By JPMcT, at Thu Aug 27, 07:05:00 AM:
"screwed by the healthcare provider and the insurance company"
Last time I checked, people signed contracts with health insurance companies...but, then, the whole idea of contractural obligation is out the window with "hope and change", heh, vickie. I'm sure if there were a "United Health Care Workers" union, and they contributed heavily to Democrats, they would be getting a huge slice of the "pie" that would be left over after the DC feeding frenzy.
The only people that reliably get compensated for most malpractice awards are the attorneys, who walk away with 30-50% of the lottery winnings.
The rest of us pay up front in higher healtcare fees because of the gazillion diagnostic studies that get ordered for "ass-coverage" because of the malignant liability atmosphere in clinical medicine.

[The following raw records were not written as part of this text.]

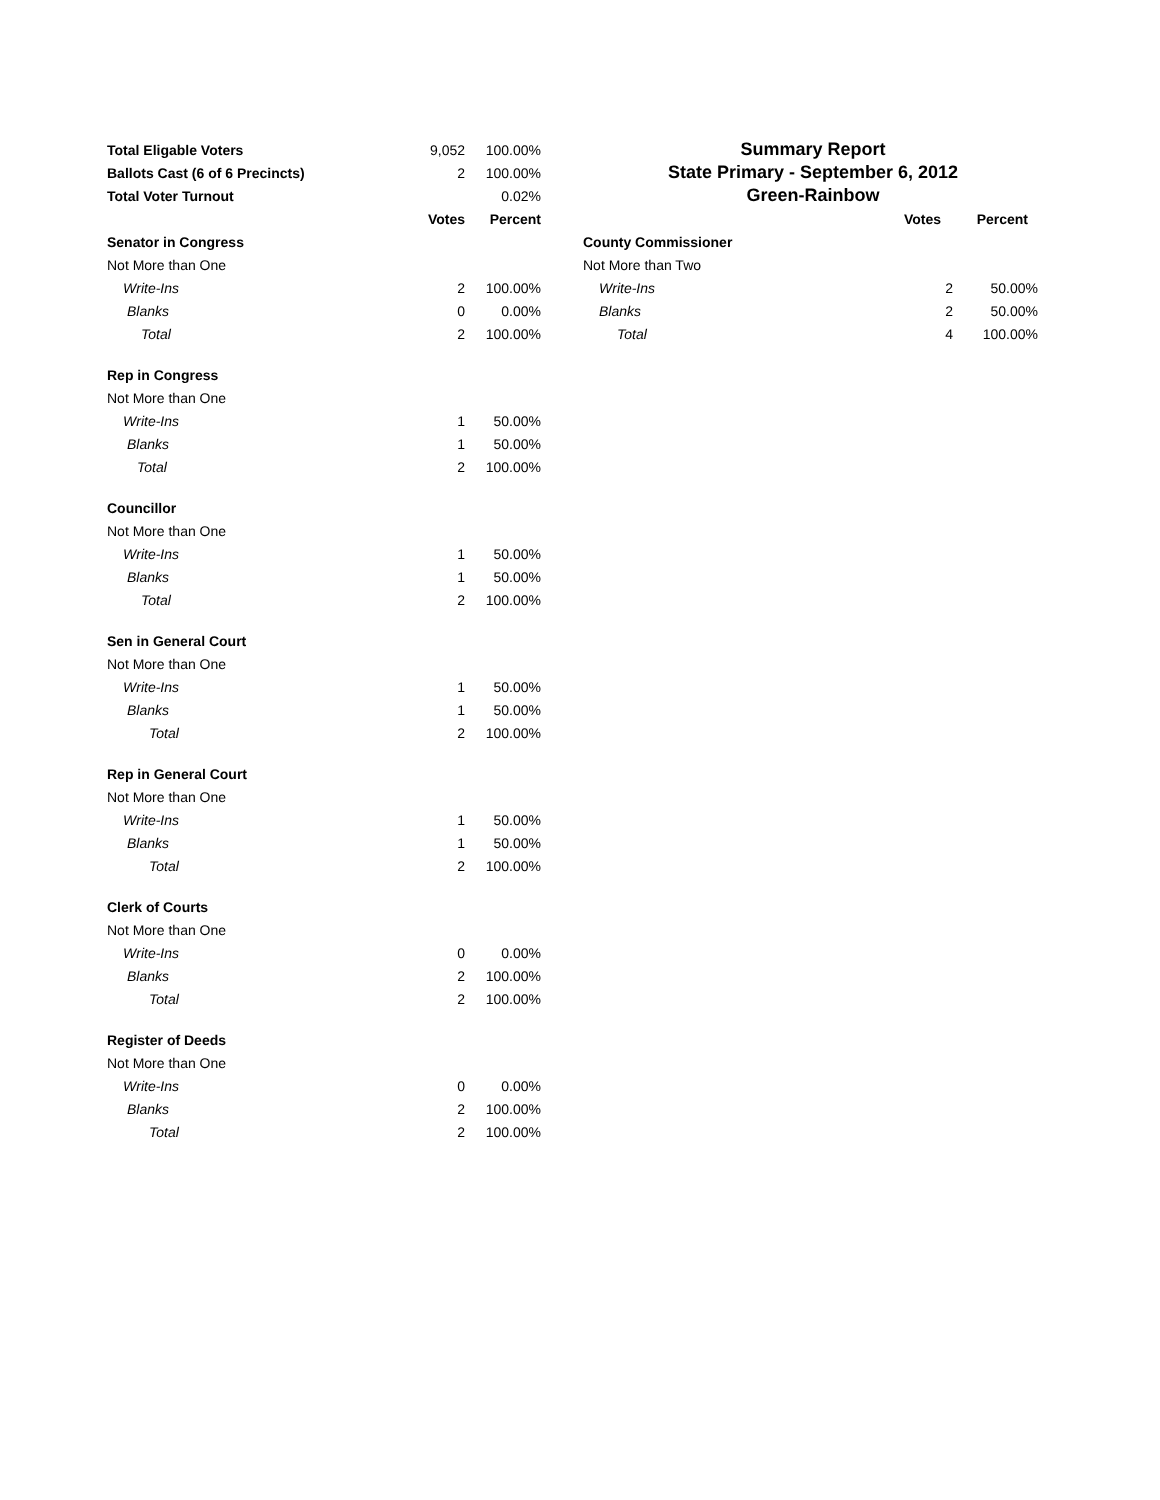| Total Eligable Voters | 9,052 | 100.00% |
| Ballots Cast (6 of 6 Precincts) | 2 | 100.00% |
| Total Voter Turnout | | 0.02% |
| | Votes | Percent |
| Senator in Congress | | |
| Not More than One | | |
| Write-Ins | 2 | 100.00% |
| Blanks | 0 | 0.00% |
| Total | 2 | 100.00% |
| Rep in Congress | | |
| Not More than One | | |
| Write-Ins | 1 | 50.00% |
| Blanks | 1 | 50.00% |
| Total | 2 | 100.00% |
| Councillor | | |
| Not More than One | | |
| Write-Ins | 1 | 50.00% |
| Blanks | 1 | 50.00% |
| Total | 2 | 100.00% |
| Sen in General Court | | |
| Not More than One | | |
| Write-Ins | 1 | 50.00% |
| Blanks | 1 | 50.00% |
| Total | 2 | 100.00% |
| Rep in General Court | | |
| Not More than One | | |
| Write-Ins | 1 | 50.00% |
| Blanks | 1 | 50.00% |
| Total | 2 | 100.00% |
| Clerk of Courts | | |
| Not More than One | | |
| Write-Ins | 0 | 0.00% |
| Blanks | 2 | 100.00% |
| Total | 2 | 100.00% |
| Register of Deeds | | |
| Not More than One | | |
| Write-Ins | 0 | 0.00% |
| Blanks | 2 | 100.00% |
| Total | 2 | 100.00% |
Summary Report
State Primary - September 6, 2012
Green-Rainbow
| | Votes | Percent |
| County Commissioner | | |
| Not More than Two | | |
| Write-Ins | 2 | 50.00% |
| Blanks | 2 | 50.00% |
| Total | 4 | 100.00% |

I could go on for an hour with examples...but since I'm talking to the hand, there is no point.
Is a short article about a small domestic 147 year old ladder manufacturer that went out of business when the cost of liability insurance consumed almost 30% of their sales. Every hospital that bought buys a ladder has to pass that cost on to the consumer. Tort reform would help everyone, except the lawyers and their cronies in Nancy Pelosi's "Culture of Corruption".
As for Vicki and her ilk, you can't reason someone out of a position they were not reasoned into.